** Textauszug **

○ ○ ○

Eigentlich ein oberflächlich ziemlich simpler Job. Doch schon bald wird die Arbeit immer komischer. Einige Briefe scheinen direkt an uns, den Protagonisten und den Spieler, gerichtet zu sein. Man transkribiert die perfekt leserliche Adresse der eigenen Wohnung. Dokumente, die nur aus den Worten "Geh nach Hause" bestehen. Die gruselige Stimmung am unpersönlichen Arbeitsplatz, an dem man nie jemanden anderen sieht, hilft dabei definitiv nicht, einen kühlen Kopf zu bewahren. Je länger man die Arbeit ausführt, desto merkwürdiger wird sie.

○ ○ ○

** Gegebene Daten **
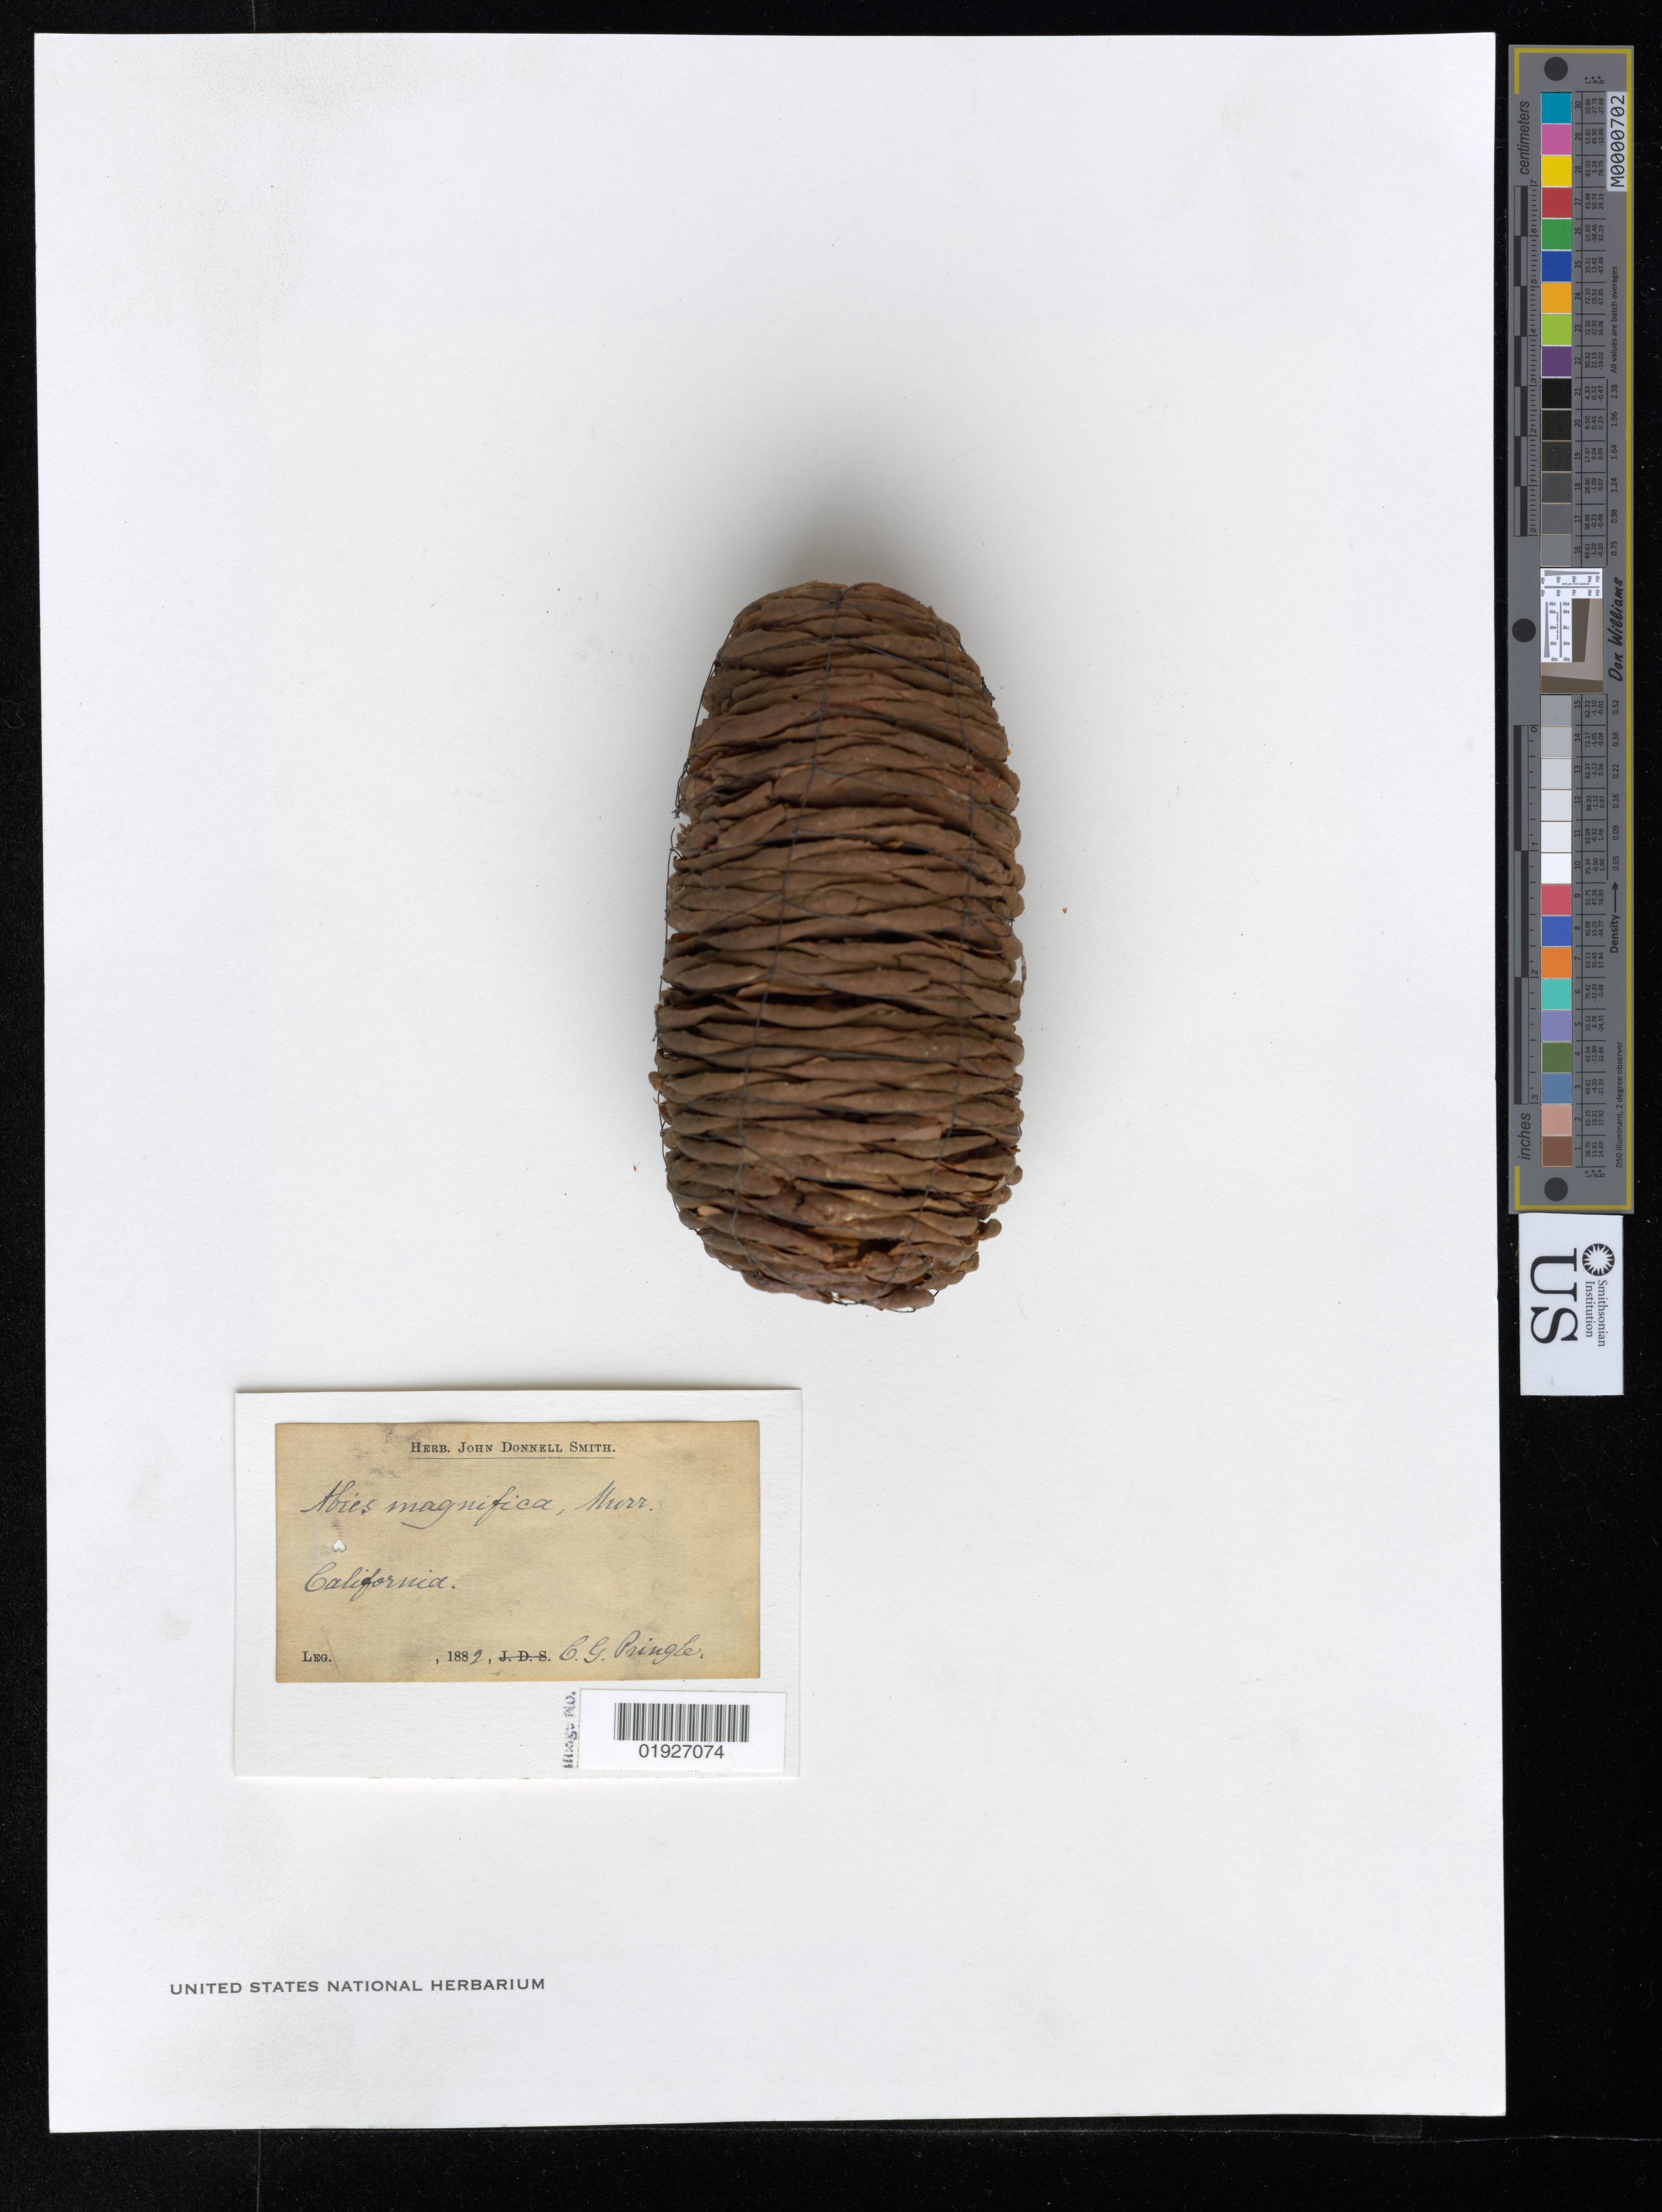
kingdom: Plantae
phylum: Tracheophyta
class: Pinopsida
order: Pinales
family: Pinaceae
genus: Abies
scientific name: Abies amabilis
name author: Douglas ex J. Forbes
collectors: C. G. Pringle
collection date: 1882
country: United States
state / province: California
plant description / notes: Coll. no. might be 29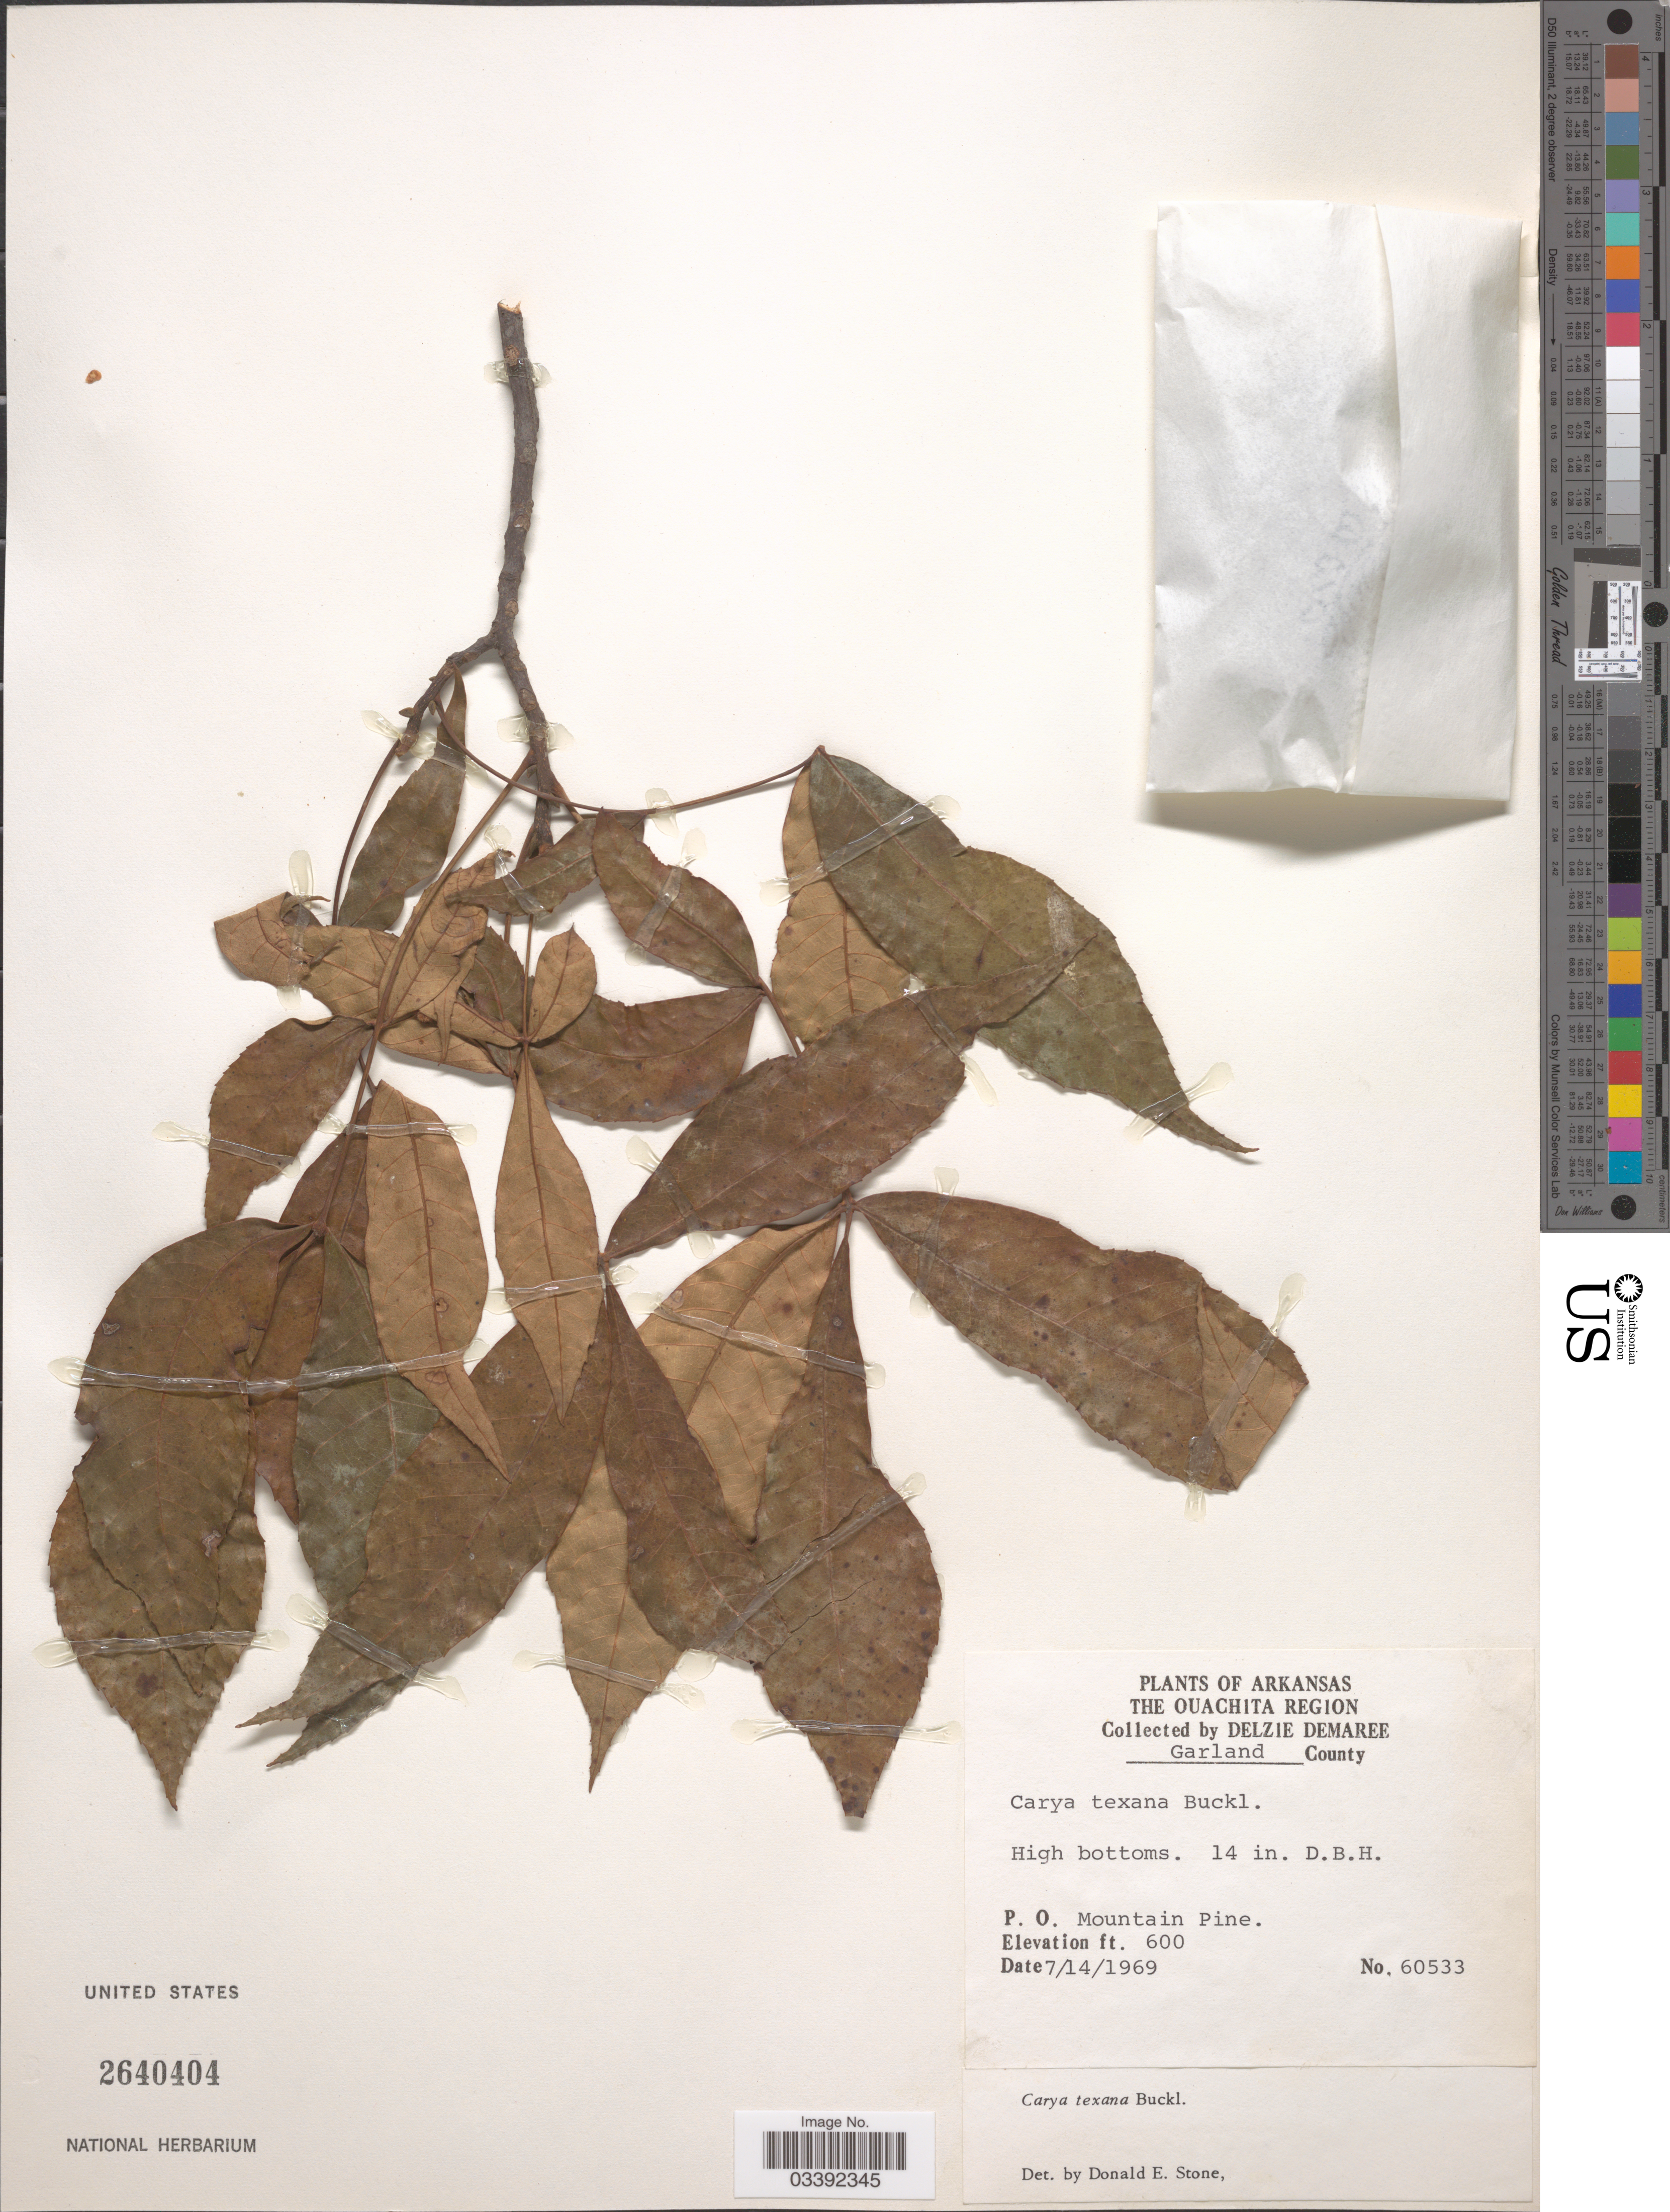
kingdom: Plantae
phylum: Tracheophyta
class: Magnoliopsida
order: Fagales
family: Juglandaceae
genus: Carya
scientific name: Carya texana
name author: Buckley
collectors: D. Demaree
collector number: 60533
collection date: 1969-07-14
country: United States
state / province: Arkansas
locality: The Ouachita Region. Garland County. P. O. Mountain Pine.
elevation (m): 183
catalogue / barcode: US 2640404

○ ○ ○

** Ziel **
Entnehmen Sie dem Textauszug wörtlich die Stelle von „Eigentlich ein oberflächlich“ bis „merkwürdiger wird sie.“. Stützen Sie sich ausschließlich auf den Textauszug.

** Lösung **
Eigentlich ein oberflächlich ziemlich simpler Job. Doch schon bald wird die Arbeit immer komischer. Einige Briefe scheinen direkt an uns, den Protagonisten und den Spieler, gerichtet zu sein. Man transkribiert die perfekt leserliche Adresse der eigenen Wohnung. Dokumente, die nur aus den Worten "Geh nach Hause" bestehen. Die gruselige Stimmung am unpersönlichen Arbeitsplatz, an dem man nie jemanden anderen sieht, hilft dabei definitiv nicht, einen kühlen Kopf zu bewahren. Je länger man die Arbeit ausführt, desto merkwürdiger wird sie.